*** DATA RECORDS ***
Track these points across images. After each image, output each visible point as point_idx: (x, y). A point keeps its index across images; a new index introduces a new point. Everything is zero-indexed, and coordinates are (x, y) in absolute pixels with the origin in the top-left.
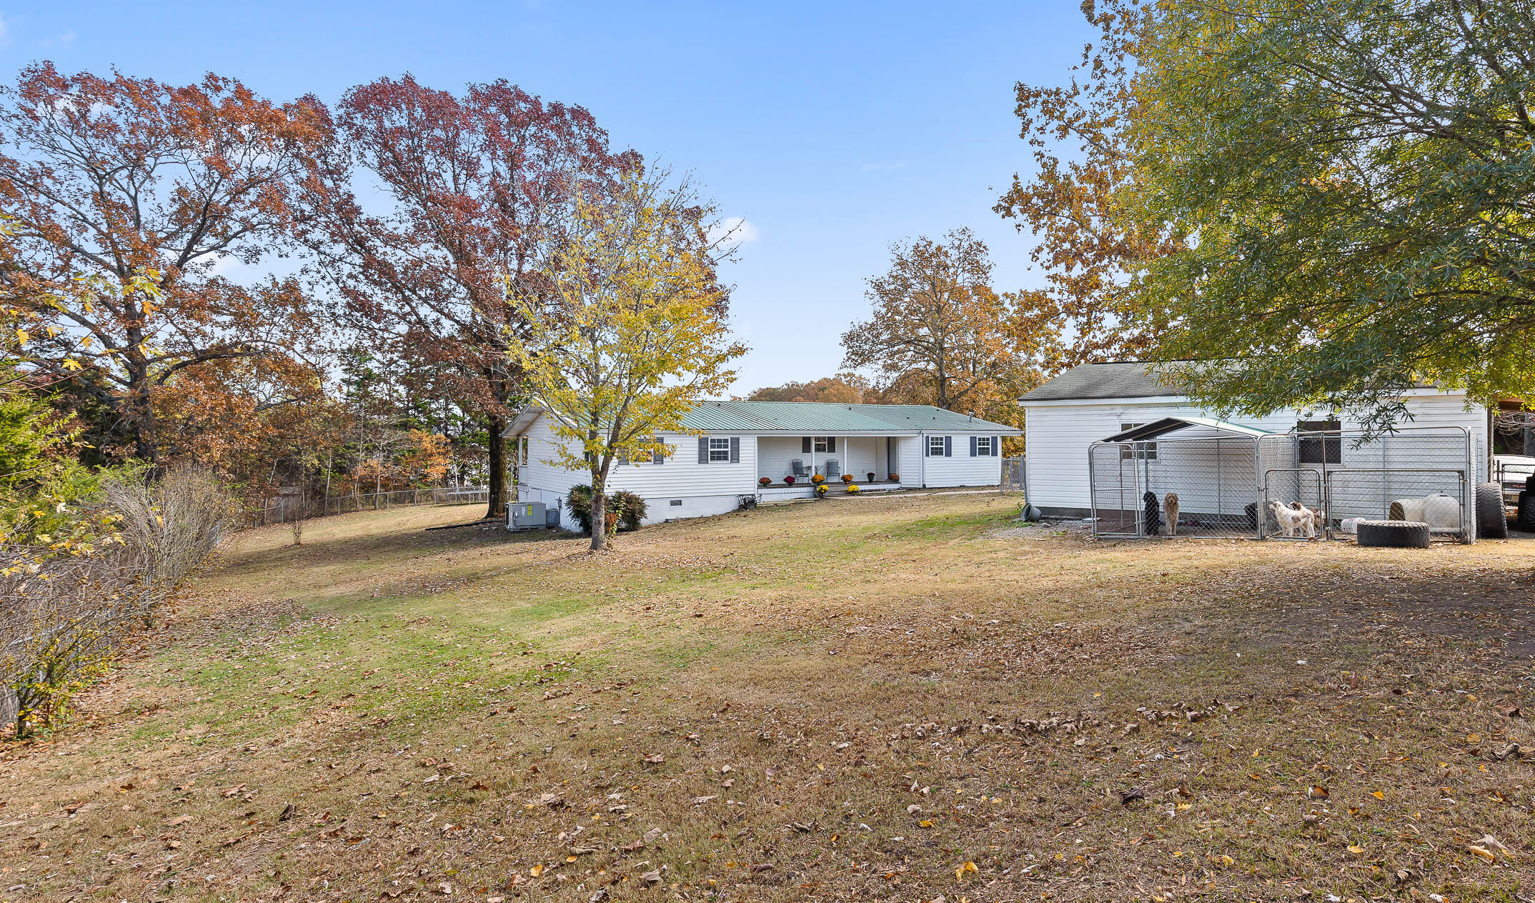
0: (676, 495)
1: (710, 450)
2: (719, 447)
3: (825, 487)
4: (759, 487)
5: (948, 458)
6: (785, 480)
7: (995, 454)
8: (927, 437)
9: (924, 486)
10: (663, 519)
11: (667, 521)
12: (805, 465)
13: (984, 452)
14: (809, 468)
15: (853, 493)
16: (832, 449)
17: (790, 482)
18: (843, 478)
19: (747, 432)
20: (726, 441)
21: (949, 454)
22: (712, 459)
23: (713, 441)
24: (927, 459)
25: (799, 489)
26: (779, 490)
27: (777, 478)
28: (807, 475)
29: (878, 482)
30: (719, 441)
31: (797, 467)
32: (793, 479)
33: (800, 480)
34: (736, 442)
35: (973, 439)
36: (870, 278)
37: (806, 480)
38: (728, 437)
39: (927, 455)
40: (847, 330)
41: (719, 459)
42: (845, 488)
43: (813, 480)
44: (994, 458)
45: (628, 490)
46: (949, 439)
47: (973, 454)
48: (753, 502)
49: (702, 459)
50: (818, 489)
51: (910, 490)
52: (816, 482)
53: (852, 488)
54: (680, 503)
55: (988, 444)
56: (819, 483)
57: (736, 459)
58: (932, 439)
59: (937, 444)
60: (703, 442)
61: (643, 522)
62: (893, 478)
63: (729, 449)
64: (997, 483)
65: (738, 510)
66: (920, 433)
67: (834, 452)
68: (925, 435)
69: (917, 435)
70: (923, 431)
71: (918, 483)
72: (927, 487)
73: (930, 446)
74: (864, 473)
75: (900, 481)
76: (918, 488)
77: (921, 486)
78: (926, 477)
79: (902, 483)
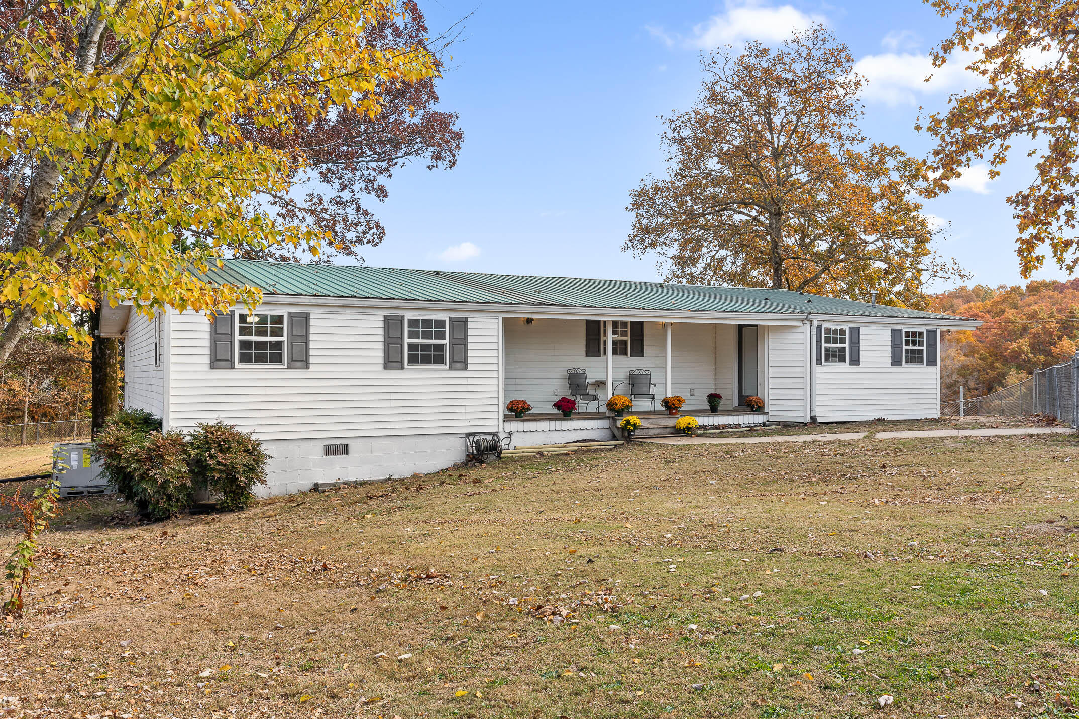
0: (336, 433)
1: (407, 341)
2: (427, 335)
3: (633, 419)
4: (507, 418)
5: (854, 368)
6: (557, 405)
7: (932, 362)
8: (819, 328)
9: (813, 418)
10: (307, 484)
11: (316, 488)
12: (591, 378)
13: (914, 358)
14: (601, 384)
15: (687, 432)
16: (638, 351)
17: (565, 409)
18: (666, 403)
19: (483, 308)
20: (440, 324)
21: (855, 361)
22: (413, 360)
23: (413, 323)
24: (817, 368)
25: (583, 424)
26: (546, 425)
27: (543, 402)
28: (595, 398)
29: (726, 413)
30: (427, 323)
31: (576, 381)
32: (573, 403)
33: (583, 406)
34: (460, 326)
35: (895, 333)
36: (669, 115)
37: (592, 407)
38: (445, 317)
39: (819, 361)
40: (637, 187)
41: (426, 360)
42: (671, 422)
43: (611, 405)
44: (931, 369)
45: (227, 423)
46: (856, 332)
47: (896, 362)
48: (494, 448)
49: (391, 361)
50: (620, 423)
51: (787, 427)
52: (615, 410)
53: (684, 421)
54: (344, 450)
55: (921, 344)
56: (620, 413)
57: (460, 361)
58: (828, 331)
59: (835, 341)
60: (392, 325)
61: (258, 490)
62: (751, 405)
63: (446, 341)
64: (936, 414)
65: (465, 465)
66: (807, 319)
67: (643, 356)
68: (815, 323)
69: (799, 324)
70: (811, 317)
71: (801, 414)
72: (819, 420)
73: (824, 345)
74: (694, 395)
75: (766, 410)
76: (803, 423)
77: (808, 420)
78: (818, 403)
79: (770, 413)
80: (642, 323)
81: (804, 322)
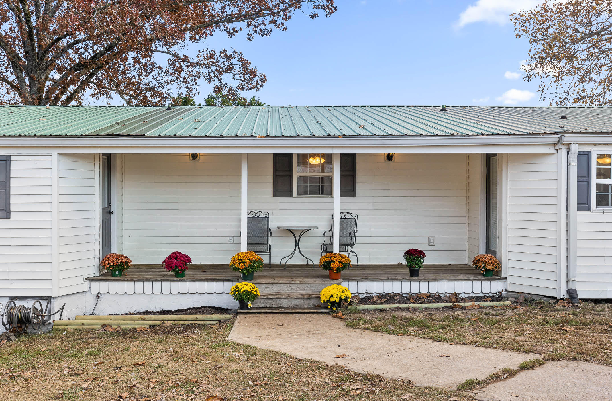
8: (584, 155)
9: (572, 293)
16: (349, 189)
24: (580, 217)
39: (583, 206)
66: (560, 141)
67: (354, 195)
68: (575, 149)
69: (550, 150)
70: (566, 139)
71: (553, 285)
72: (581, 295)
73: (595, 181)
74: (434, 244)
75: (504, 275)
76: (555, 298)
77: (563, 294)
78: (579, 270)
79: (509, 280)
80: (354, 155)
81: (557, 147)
*** End of DATA RECORDS ***
*** DATA RECORDS ***
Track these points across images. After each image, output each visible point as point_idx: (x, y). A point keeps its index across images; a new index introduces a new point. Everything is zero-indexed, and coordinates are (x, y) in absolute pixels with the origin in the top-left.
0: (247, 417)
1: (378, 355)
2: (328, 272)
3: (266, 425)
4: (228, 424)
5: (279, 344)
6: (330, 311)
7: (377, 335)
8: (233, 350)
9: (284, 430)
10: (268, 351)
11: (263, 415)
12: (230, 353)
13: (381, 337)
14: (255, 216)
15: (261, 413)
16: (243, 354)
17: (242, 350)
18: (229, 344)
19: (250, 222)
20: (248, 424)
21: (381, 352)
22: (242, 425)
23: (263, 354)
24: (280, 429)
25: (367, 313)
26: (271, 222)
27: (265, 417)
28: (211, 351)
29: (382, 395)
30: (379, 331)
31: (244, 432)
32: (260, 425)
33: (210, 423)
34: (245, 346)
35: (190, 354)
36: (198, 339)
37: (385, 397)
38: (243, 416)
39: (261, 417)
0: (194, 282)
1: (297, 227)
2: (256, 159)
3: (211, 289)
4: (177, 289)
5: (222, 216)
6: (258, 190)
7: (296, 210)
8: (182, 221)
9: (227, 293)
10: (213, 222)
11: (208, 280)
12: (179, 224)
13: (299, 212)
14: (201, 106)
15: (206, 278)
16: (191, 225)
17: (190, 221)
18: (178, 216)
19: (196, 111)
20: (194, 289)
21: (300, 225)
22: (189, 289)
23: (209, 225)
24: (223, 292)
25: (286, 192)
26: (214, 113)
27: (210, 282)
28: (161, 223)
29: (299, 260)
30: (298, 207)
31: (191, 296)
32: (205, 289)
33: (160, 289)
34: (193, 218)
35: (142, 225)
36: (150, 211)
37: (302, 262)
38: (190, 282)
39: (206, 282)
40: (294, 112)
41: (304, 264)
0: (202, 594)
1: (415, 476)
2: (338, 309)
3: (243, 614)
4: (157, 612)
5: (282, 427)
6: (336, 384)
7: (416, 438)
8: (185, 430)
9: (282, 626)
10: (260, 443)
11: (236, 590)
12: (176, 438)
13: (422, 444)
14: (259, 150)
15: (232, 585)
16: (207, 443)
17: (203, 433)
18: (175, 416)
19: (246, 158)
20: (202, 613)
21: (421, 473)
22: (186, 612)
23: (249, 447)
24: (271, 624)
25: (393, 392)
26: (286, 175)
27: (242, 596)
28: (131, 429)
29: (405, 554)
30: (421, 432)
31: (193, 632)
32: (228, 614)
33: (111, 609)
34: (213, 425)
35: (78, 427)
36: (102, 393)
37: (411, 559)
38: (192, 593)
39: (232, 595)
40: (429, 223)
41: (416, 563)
*** End of DATA RECORDS ***
*** DATA RECORDS ***
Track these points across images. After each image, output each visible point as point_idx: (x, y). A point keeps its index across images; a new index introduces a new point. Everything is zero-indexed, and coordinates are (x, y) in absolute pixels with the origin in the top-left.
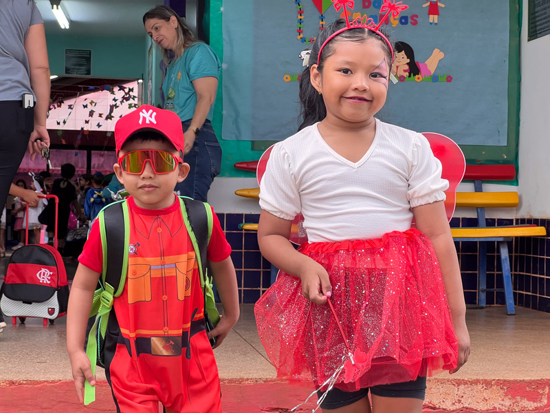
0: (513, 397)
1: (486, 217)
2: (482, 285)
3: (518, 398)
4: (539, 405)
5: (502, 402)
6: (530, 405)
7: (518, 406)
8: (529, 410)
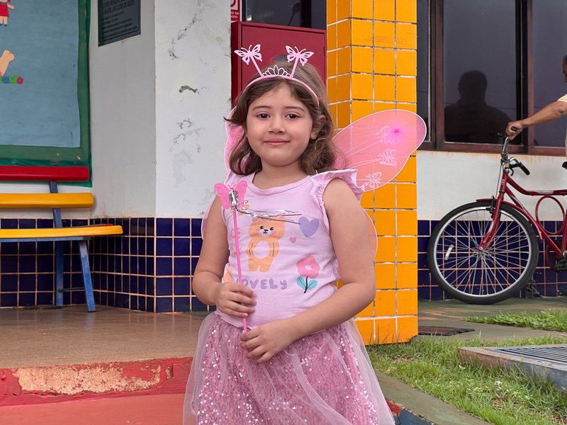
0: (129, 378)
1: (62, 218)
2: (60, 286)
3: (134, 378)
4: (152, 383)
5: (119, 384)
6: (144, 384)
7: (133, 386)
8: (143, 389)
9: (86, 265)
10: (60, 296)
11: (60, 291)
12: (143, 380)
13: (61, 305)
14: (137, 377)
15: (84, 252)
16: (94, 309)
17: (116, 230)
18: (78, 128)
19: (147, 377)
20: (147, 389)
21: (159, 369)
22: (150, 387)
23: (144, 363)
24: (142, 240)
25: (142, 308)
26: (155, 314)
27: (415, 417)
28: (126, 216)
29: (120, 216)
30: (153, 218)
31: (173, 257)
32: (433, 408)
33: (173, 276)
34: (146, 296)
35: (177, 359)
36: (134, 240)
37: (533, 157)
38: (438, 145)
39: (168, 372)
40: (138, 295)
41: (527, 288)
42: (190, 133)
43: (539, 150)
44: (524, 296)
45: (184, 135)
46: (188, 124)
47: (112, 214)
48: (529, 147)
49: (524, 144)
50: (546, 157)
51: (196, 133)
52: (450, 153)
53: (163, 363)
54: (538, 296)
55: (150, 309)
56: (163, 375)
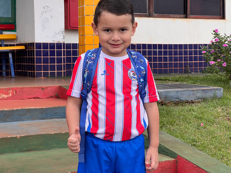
*** End of DATA RECORDS ***
*WHAT IS NEEDED*: Which lines above run from the one containing "7: (377, 335)" down to the one containing "34: (245, 346)"? Repeat exactly those, both ends included, and nothing else.

*YOUR SOLUTION*:
7: (377, 335)
8: (233, 350)
9: (284, 430)
10: (268, 351)
11: (263, 415)
12: (230, 353)
13: (381, 337)
14: (255, 216)
15: (261, 413)
16: (243, 354)
17: (242, 350)
18: (229, 344)
19: (250, 222)
20: (248, 424)
21: (381, 352)
22: (242, 425)
23: (263, 354)
24: (280, 429)
25: (367, 313)
26: (271, 222)
27: (265, 417)
28: (211, 351)
29: (382, 395)
30: (379, 331)
31: (244, 432)
32: (260, 425)
33: (210, 423)
34: (245, 346)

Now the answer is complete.